The IMF delegation currently in Buenos Aires for the third review of the stand-by agreement with Argentina said they were concerned with the retail prices index which is expected to reach 7,2% in 2004, far above the IMF forecasted 3% for the whole year.
During the first five months of 2004 inflation in Argentina has already reached 2,7%.
According to Argentine Finance Ministry sources IMF representatives John Dodsworth and John Thornton expressed their concern but Argentine officials said they were confident "inflation will finally be closer to 7 than 11%", the target area established by the Argentine Central Bank last December.
However other indexes are proving most encouraging: Argentine officials informed IMF delegates that the economy in the first quarter of this year had expanded 10,5% compared to the same period a year ago and unemployment has dropped six points from the record 20,4% of a year ago.
Similarly strong recovery and tax revenue will enable the budget primary surplus for 2004, equivalent to ten billions pesos, to be achieved in the first half of the year.
This week also President Nestor Kirchner sent to Congress a bill that would force provincial and national governments to limit indebtedness and control public spending, one of the key issues demanded by the IMF.
The bill which faces strong Congressional discussion would fulfil Argentina's promise to the IMF in its three year agreement last September to place government spending at all levels on a firm footing. The bill aims to allow future spending increases at national and provincial level only when there is an increase in the GDP.
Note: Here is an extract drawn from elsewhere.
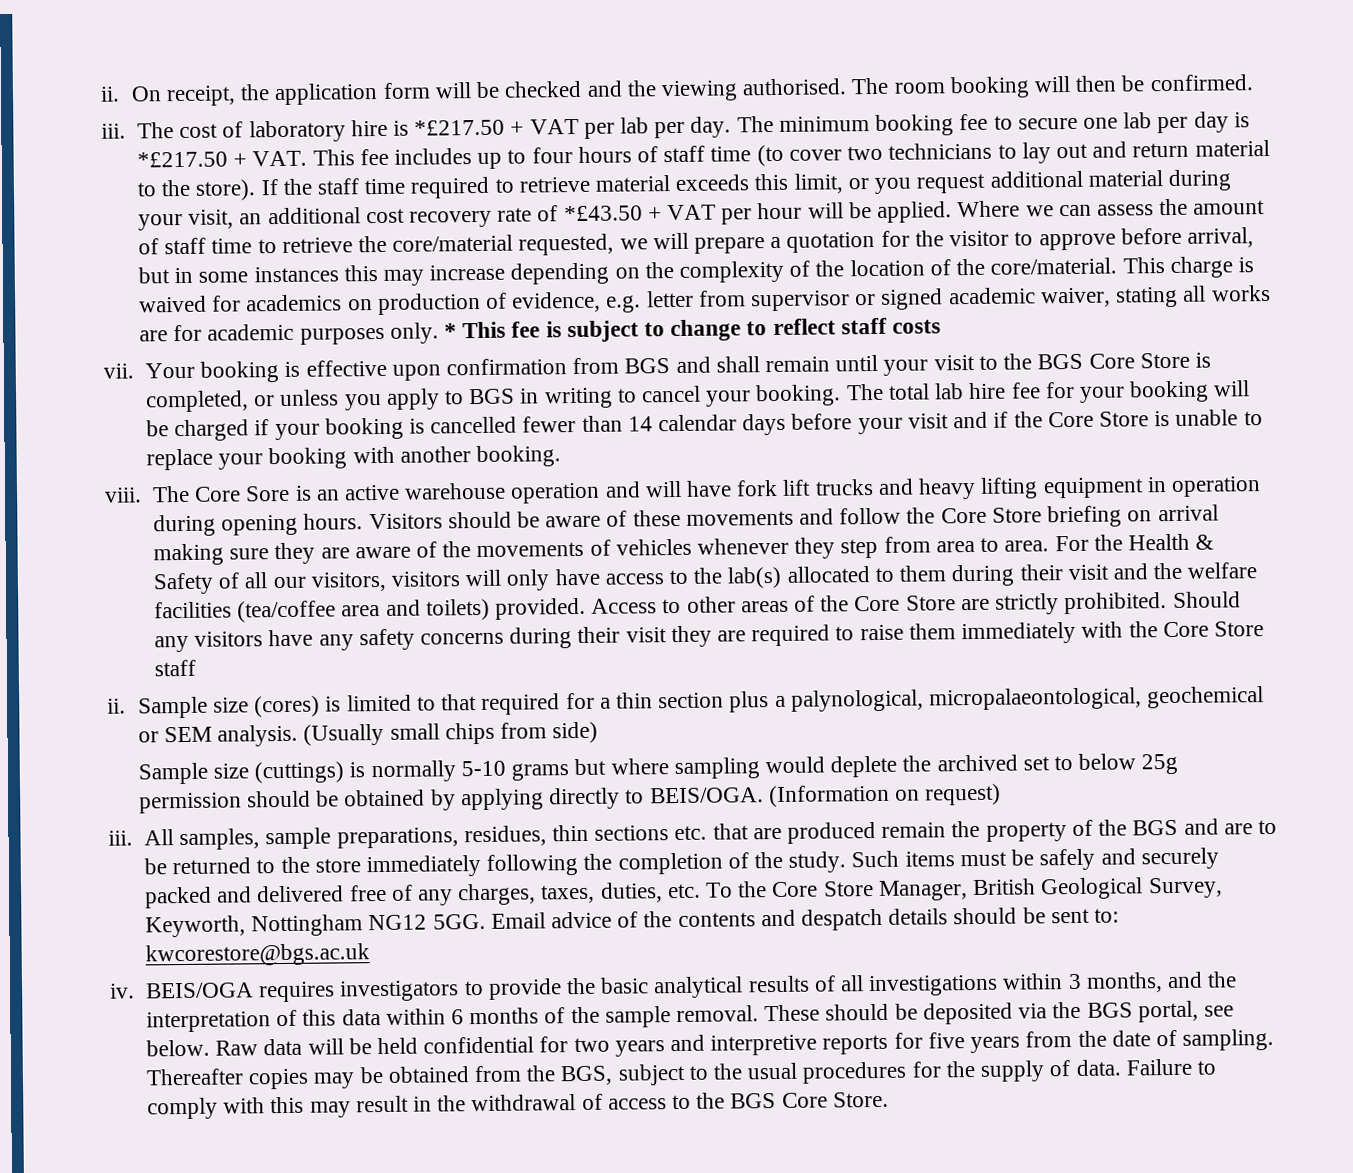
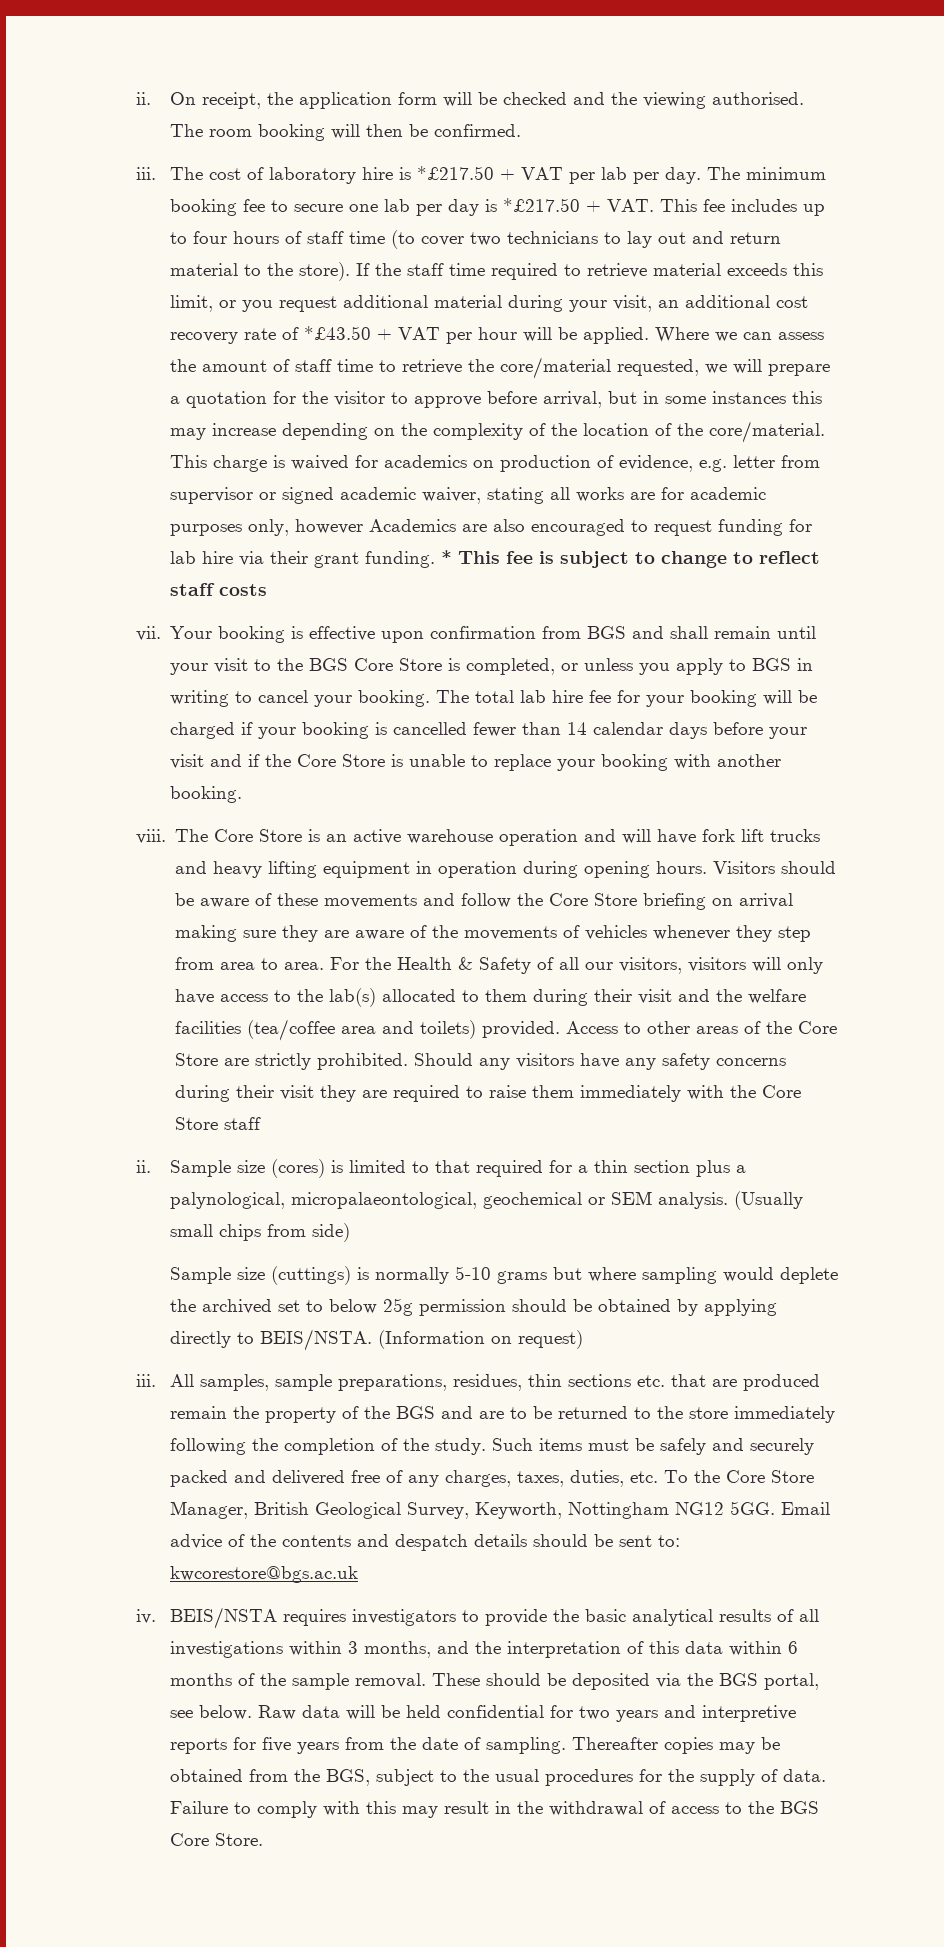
[389,322,439,344] only. -> [247,519,812,536] [169,551,435,568] only, however Academics are also encouraged to request funding for lab hire via their grant funding.
[245,485,291,502] Sore -> [259,829,303,842] Store
[649,787,764,804] BEIS/OGA. -> [259,1329,372,1351] BEIS/NSTA.
[144,982,254,999] BEIS/OGA -> [169,1607,277,1629] BEIS/NSTA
However some local analysts believe the timing this week was announced to coincide with the IMF review visit and an appeasement attempt for the failure of certain pledges made last year.
Argentina has met fiscal and monetary targets with ease but is still lagging on the structural criteria of the accord with the IMF. This is particularly true of the mechanism to share funds between national and provincial governments which face fierce resistance from the 24 provincial governors.
The co-participation bill as it's known needs not only Congressional approval but from Congress and Governors of the 24 provinces.
Ministry of Finance Economics Policy Director Jose Luis Maia also took time to address another irritating issue given the latest remarks from the IMF Deputy Managing Director Anne Krueger who anticipated no more investments, "unless Argentina reaches some kind of agreement with private creditors, mostly holders of defaulted Argentine sovereign bonds".
Mr. Maia said investment in Argentina in the last twelve months shows a 50% expansion equivalent to 18,5% of GDP compared to the 19,9% of 1998, the last year of growth before the almost five years recession.
Mr. Maia argues that investment reappeared in Argentina following the original Dubai proposal to private bondholders of last year, because "investors began to understand the economic horizon of the country.